## Given data

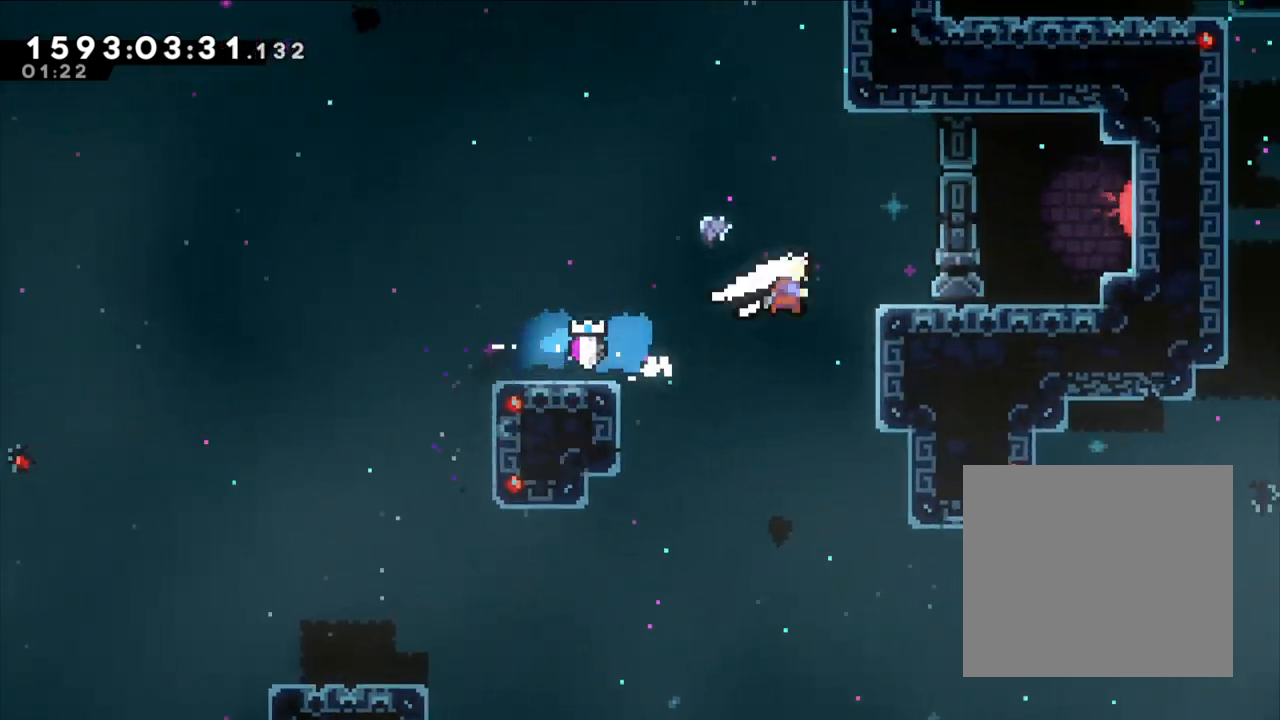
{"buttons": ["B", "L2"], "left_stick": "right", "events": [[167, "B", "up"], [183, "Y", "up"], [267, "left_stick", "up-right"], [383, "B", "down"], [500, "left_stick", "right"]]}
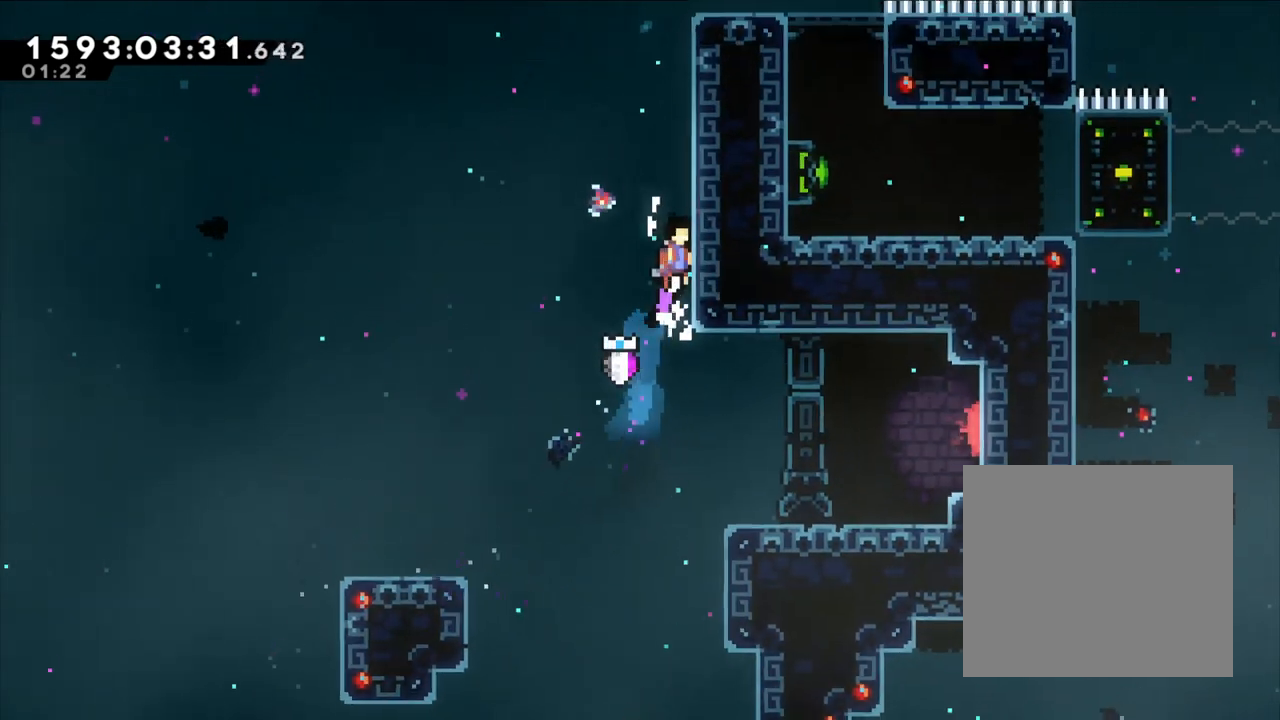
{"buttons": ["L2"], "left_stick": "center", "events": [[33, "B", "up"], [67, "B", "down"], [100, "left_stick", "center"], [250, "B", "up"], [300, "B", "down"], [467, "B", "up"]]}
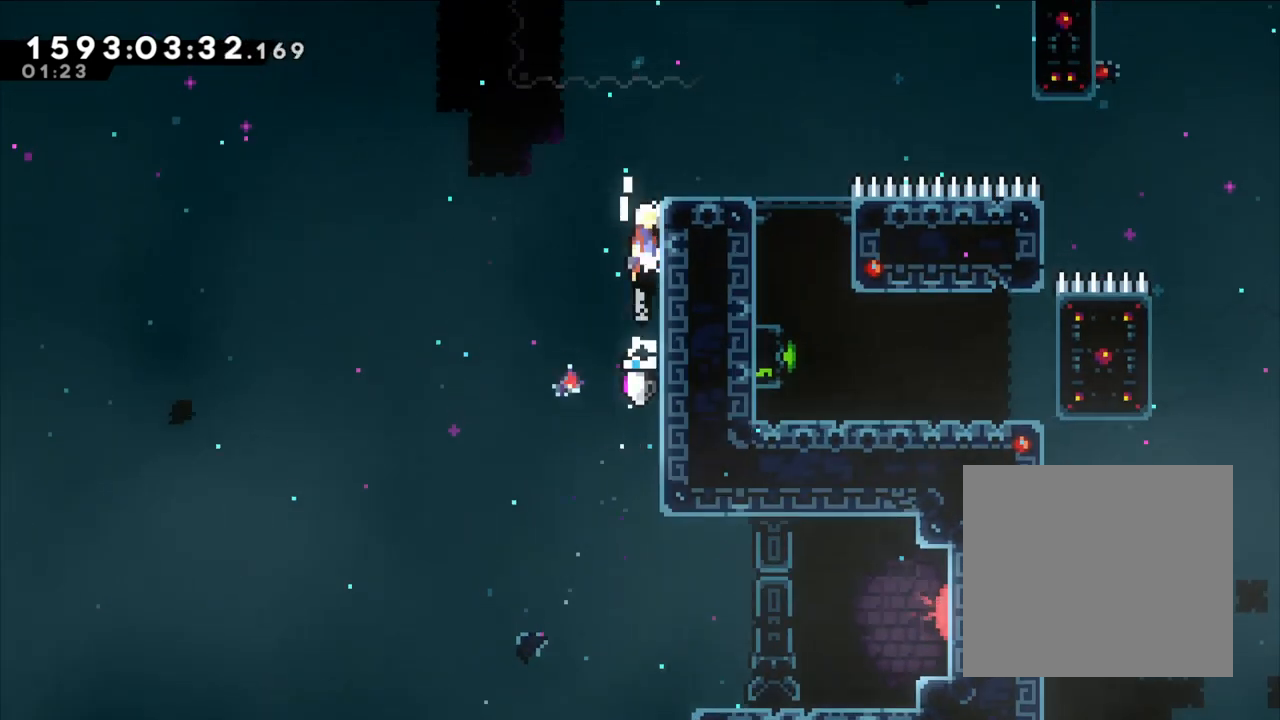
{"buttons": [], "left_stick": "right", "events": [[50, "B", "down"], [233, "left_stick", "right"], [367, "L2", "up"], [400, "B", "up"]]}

## Work instructions
Nothing but the pictures should be left out when the material above is copied.

## Task answer
{"buttons": ["B", "L2"], "left_stick": "right", "events": [[167, "B", "up"], [183, "Y", "up"], [267, "left_stick", "up-right"], [383, "B", "down"], [500, "left_stick", "right"]]}
{"buttons": ["L2"], "left_stick": "center", "events": [[33, "B", "up"], [67, "B", "down"], [100, "left_stick", "center"], [250, "B", "up"], [300, "B", "down"], [467, "B", "up"]]}
{"buttons": [], "left_stick": "right", "events": [[50, "B", "down"], [233, "left_stick", "right"], [367, "L2", "up"], [400, "B", "up"]]}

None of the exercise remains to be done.